LSU throttles Georgia in SEC championship game, stakes claim to No. 1 playoff seed


ATLANTA — LSU. Any questions?

At an SEC championship game that was a game in name only, LSU annihilated No. 4 Georgia 37-10 in a performance that was part domination, part audition. Seeded No. 2 in the College Football Playoff rankings coming into the game, the Tigers — thanks to a phenomenal Joe Burrow-led offensive attack and an opportunistic defense — made the case that they ought to be No. 1 in the final iteration of the rankings.

The game kicked off before a heavily partisan, Georgia-leaning crowd, which isn’t surprising. Athens is only 60 miles up the road from Mercedes-Benz Stadium, and LSU fans knew long before this weekend that they’d need to buy tickets for at least one higher rung on the playoff ladder.

Each team’s opening drive ran pretty much like a worst-case scenario for Georgia. Fromm and his receivers couldn’t connect on Georgia’s first possession, with passes both dropped and overthrown. Burrow, meanwhile, had enough time in the pocket to grab a nap, dissecting Georgia’s defense on an array of quick slants and digs before finding Ja’Marr Chase in the end zone for a gorgeous, efficient 23-yard touchdown pass.

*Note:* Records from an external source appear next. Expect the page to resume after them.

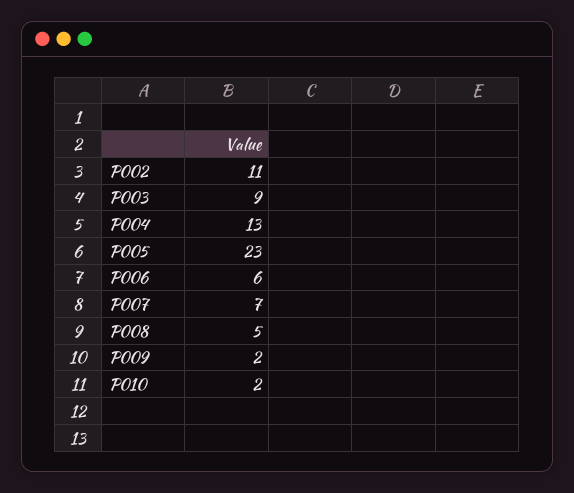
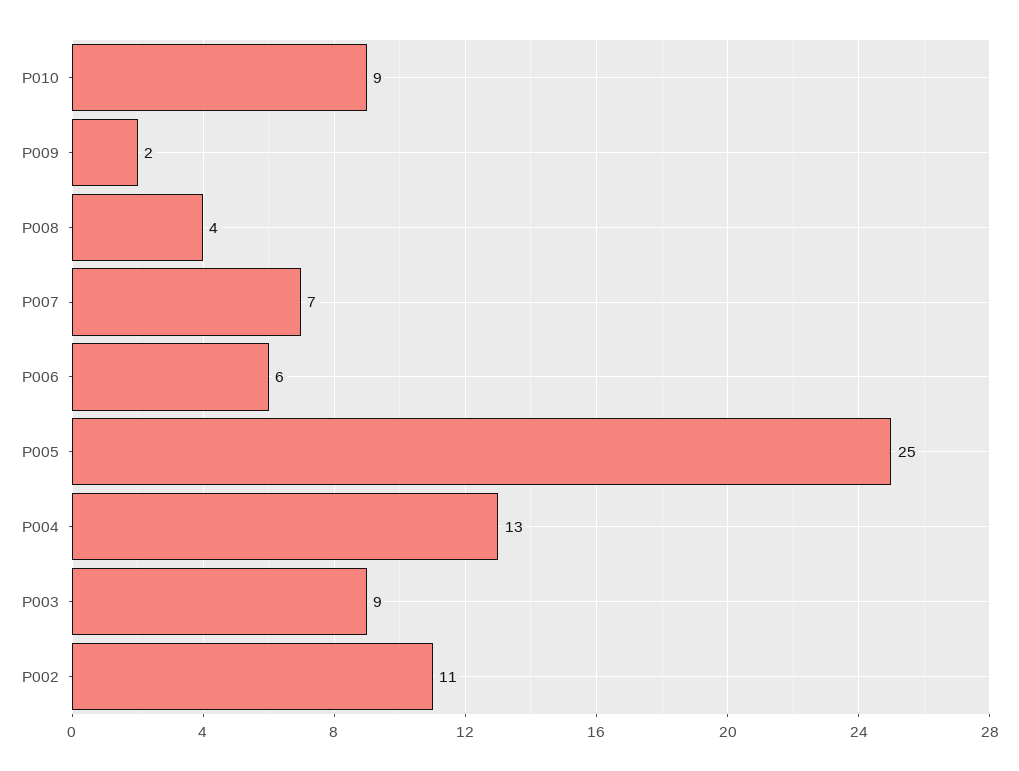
  {
    "P002": 11,
    "P003": 9,
    "P004": 13,
-   "P005": 23,
+   "P005": 25,
    "P006": 6,
    "P007": 7,
-   "P008": 5,
+   "P008": 4,
    "P009": 2,
-   "P010": 2
+   "P010": 9
  }

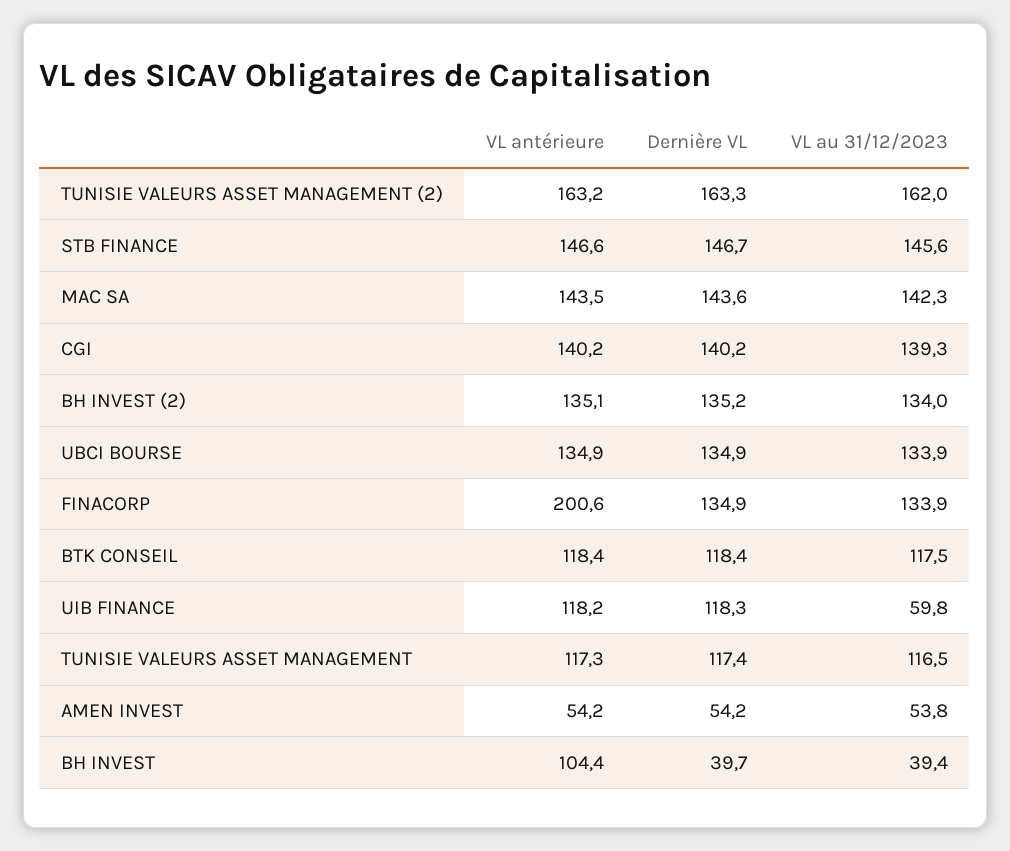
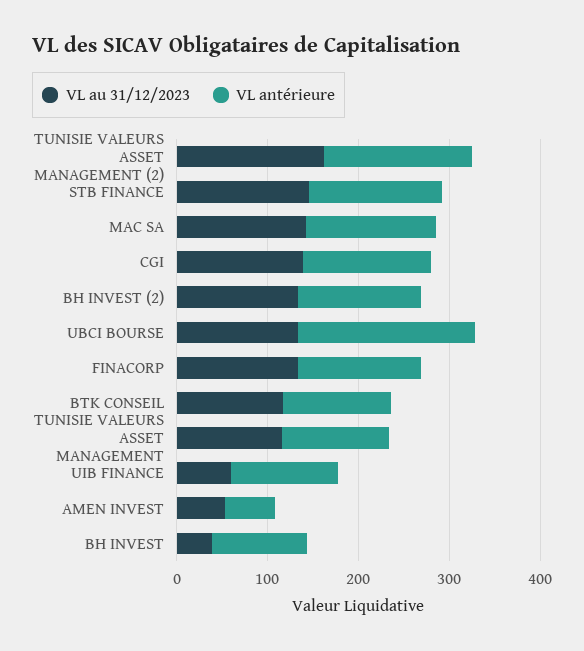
  {
    "VL antérieure": {
      "TUNISIE VALEURS ASSET MANAGEMENT (2)": 163.2,
      "STB FINANCE": 146.6,
      "MAC SA": 143.5,
      "CGI": 140.2,
      "BH INVEST (2)": 135.1,
-     "UBCI BOURSE": 134.9,
+     "UBCI BOURSE": 200,
-     "FINACORP": 200.6,
+     "FINACORP": 140,
      "BTK CONSEIL": 118.4,
      "UIB FINANCE": 118.2,
      "TUNISIE VALEURS ASSET MANAGEMENT": 117.3,
      "AMEN INVEST": 54.2,
      "BH INVEST": 104.4
    },
-   "Dernière VL": {
-     "TUNISIE VALEURS ASSET MANAGEMENT (2)": 163.3,
-     "STB FINANCE": 146.7,
-     "MAC SA": 143.6,
-     "CGI": 140.2,
-     "BH INVEST (2)": 135.2,
-     "UBCI BOURSE": 134.9,
-     "FINACORP": 134.9,
-     "BTK CONSEIL": 118.4,
-     "UIB FINANCE": 118.3,
-     "TUNISIE VALEURS ASSET MANAGEMENT": 117.4,
-     "AMEN INVEST": 54.2,
-     "BH INVEST": 39.7
-   },
    "VL au 31/12/2023": {
      "TUNISIE VALEURS ASSET MANAGEMENT (2)": 162,
      "STB FINANCE": 145.6,
      "MAC SA": 142.3,
      "CGI": 139.3,
      "BH INVEST (2)": 134,
      "UBCI BOURSE": 133.9,
      "FINACORP": 133.9,
      "BTK CONSEIL": 117.5,
      "UIB FINANCE": 59.8,
      "TUNISIE VALEURS ASSET MANAGEMENT": 116.5,
      "AMEN INVEST": 53.8,
      "BH INVEST": 39.4
    }
  }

That touchdown gave Burrow the SEC’s single-season record for touchdowns with 45 and it staked LSU to a lead it would never relinquish. He finished 27-of-37 passing for 347 yards and four touchdowns in what could and should be his final football game without being known as a Heisman Trophy winner.

Nine minutes after the first, Burrow added another touchdown, this one to Terrance Marshall Jr. to close a five-play, 65-yard storming of the end zone. Georgia’s legendary bespectacled kicker Rodrigo Blankenship hit only one of two field goal attempts, and by halftime the Tigers were up 17-3 … a score that could, and should, have been so much worse.

Joe Burrow had himself a day. (Todd Kirkland/Getty Images)
Joe Burrow had himself a day. (Todd Kirkland/Getty Images)

Georgia had its chances. LSU’s pass defense could charitably be called “casual,” but Fromm couldn’t find his receivers at the right moments. On the other side of the ball, Marshall dropped a wide-open, fallen-defender, dead-bang-certain 70-yard touchdown pass midway through the second quarter that would have put LSU up 21-3.

As if the day couldn’t get any worse, Georgia fans got a brief scare when Fromm exited the game following a vicious sack from an untouched Grant Delpit. Fromm returned to the game the next series … and promptly threw an interception right into the hands of Derek Stingley Jr.

Fromm, who’s looked mortal most of the last month, couldn’t overcome the absence of WRs Lawrence Cager (out the rest of the season with an injury) and George Pickens (out the first half for fighting last week).

In the second half, Georgia began to adjust. But it was far too late. The defense began bringing more pressure on Burrow, cutting down on his hours-long time in the pocket, recording their first sack of the game and holding LSU to a field goal on a first-and-goal from the 3.

Pickens sparked the offense in his return to the field, most notably with an 18-yard gallop in the third quarter that included an almost-brilliant hurdle. But that drive also ended in another missed Blankenship field goal. It was there that the last of the Bulldogs’ playoff hopes flickered and died because on the very next series, Burrow created one of the strangest, prettiest plays of the entire college football season.

Flushed right out of the pocket, Burrow leaped and threw the ball to an open spot 43 yards downfield and Justin Jefferson crossed the entire field to meet it there. Jefferson then added another 28 yards of broken-field running, setting up what would be the backbreaking touchdown to put LSU up 27-3.

An interception on Georgia’s next possession, and another LSU touchdown shortly afterward, sent all but the Bulldog diehards home for the night. Georgia’s got one more game on the slate, and it could very well be the Sugar Bowl again. But it’s no College Football Playoff.

LSU, meanwhile, gets three weeks to rest up for its next opponent. It may return to Atlanta for the Peach Bowl or it may travel to Arizona for the Fiesta Bowl. It may draw Clemson in a No. 2 vs. No. 3 matchup, it may get the chance to tee off on Oklahoma. No matter what, LSU ought to be the favorite in every game it plays from here on out.